- Required action
Below are the entries; give again exactly the lines from the one mentioning "camera: 50 degrees right, 5 degrees down" through the one mentioning "(350, 401) = (290, 238): bread -> none", inclusive.

-------- Entries provided

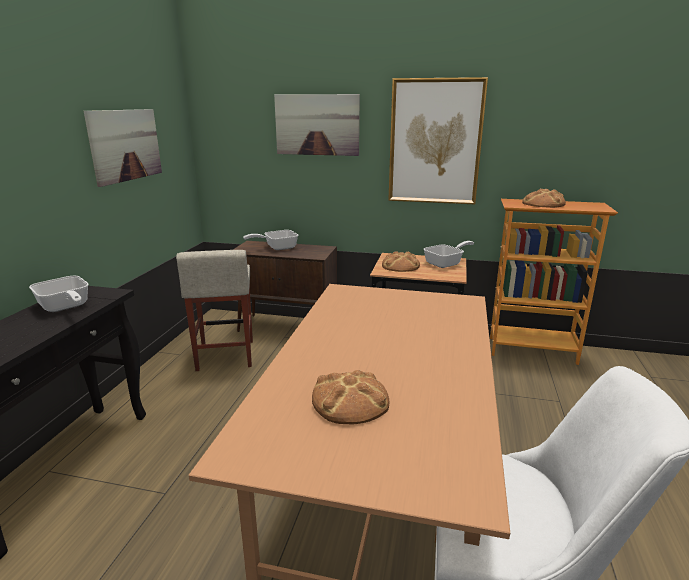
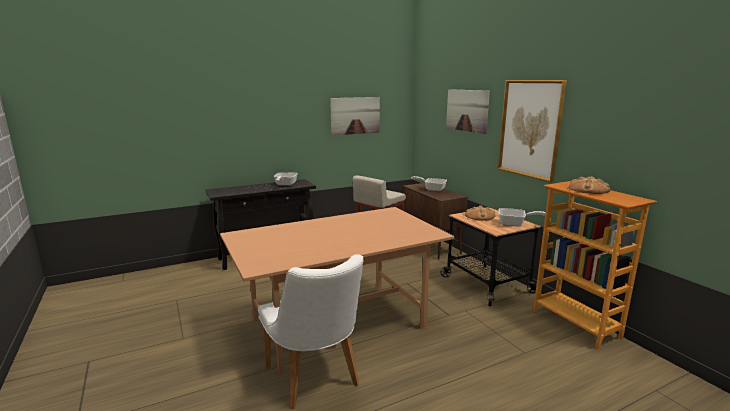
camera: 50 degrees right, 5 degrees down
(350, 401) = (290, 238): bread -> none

----------------
-------- Entries provided

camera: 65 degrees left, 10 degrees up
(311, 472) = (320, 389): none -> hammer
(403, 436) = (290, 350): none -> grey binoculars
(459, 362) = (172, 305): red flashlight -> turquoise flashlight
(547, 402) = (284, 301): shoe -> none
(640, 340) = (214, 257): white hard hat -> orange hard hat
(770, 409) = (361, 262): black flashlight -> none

----------------
-------- Entries provided

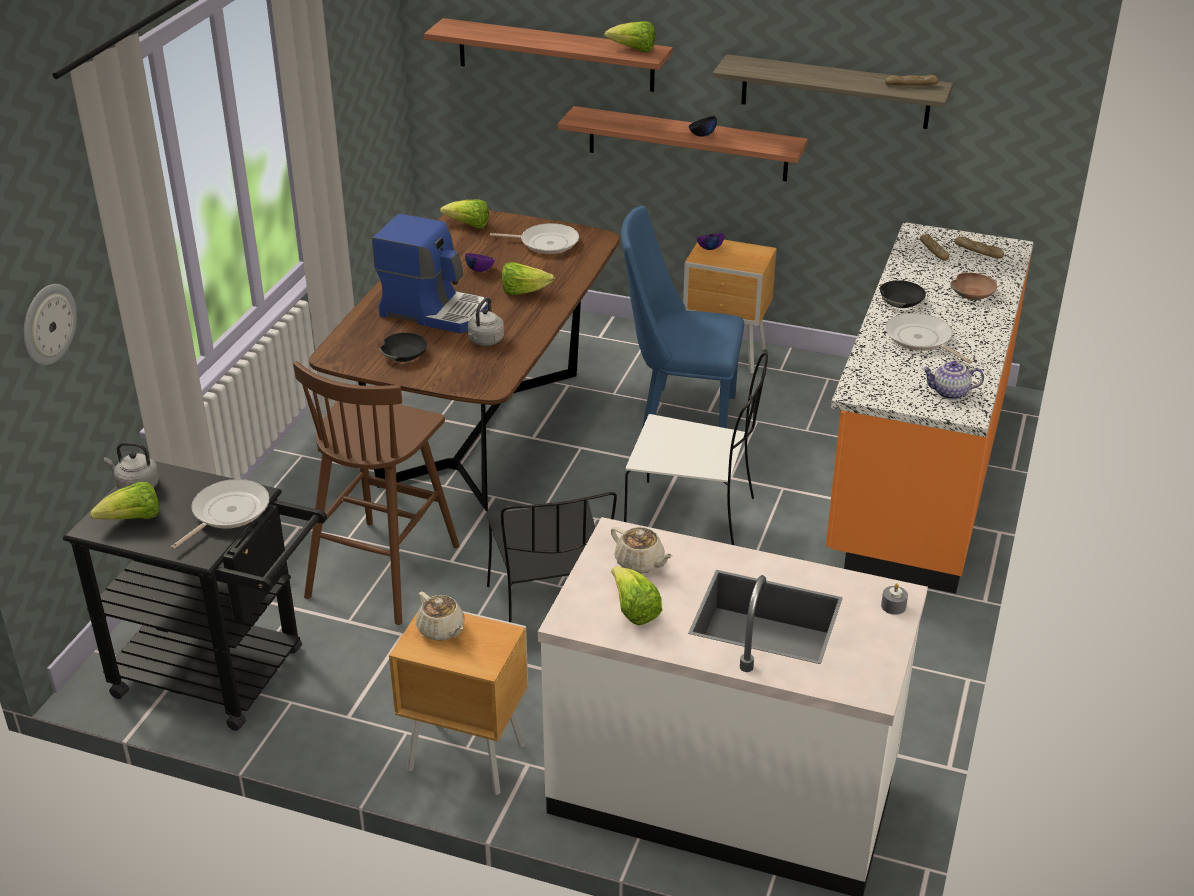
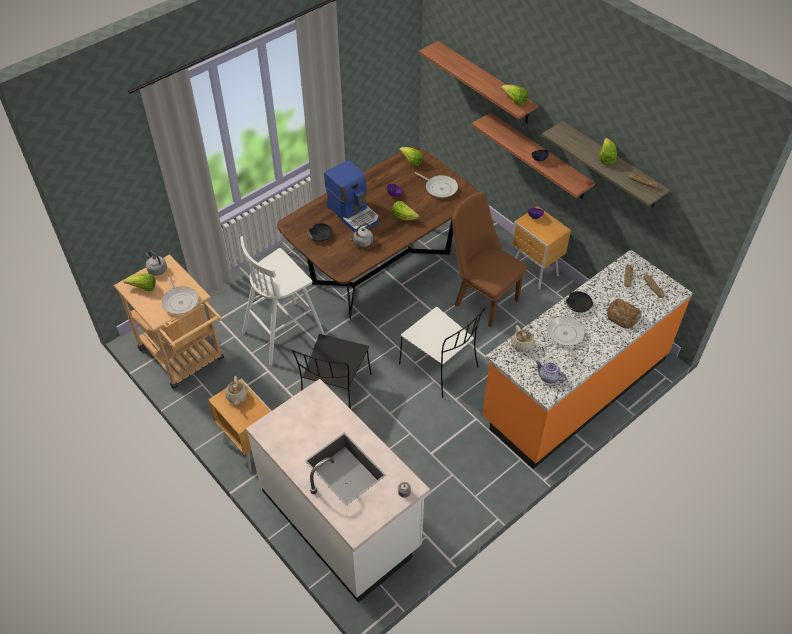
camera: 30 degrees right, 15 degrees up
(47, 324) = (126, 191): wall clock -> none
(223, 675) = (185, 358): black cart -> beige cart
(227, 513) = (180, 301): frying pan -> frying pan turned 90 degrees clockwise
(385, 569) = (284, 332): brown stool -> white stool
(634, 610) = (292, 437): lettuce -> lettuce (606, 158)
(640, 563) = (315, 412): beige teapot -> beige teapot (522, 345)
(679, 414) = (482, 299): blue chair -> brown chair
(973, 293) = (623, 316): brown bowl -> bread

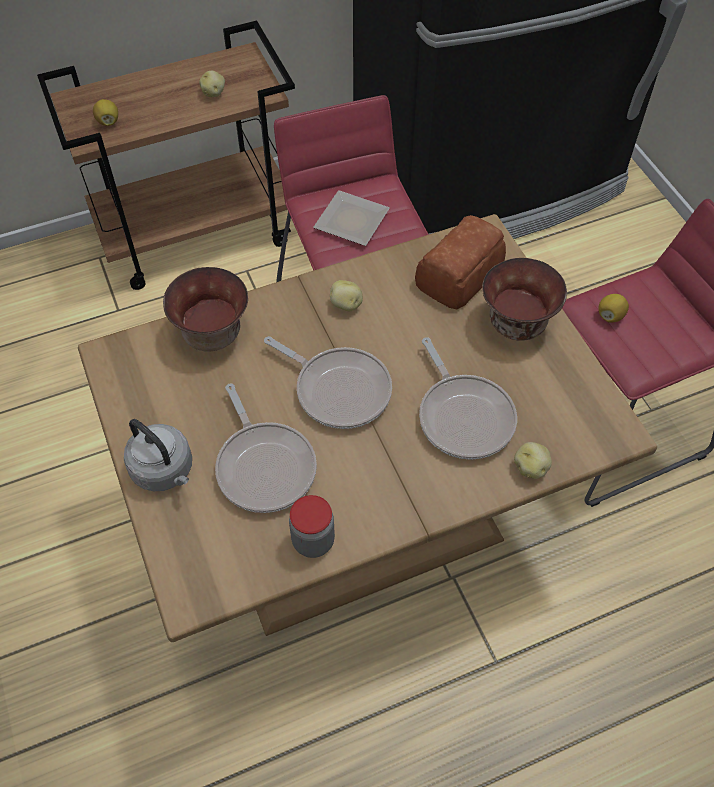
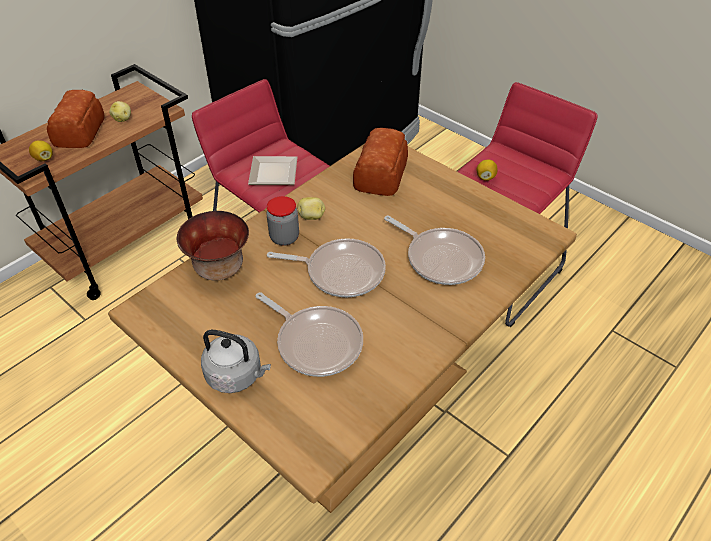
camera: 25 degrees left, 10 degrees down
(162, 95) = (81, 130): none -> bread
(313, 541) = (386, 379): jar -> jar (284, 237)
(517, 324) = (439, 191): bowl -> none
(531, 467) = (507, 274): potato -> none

----------------

- Output below
camera: 50 degrees right, 5 degrees down
(350, 401) = (290, 238): bread -> none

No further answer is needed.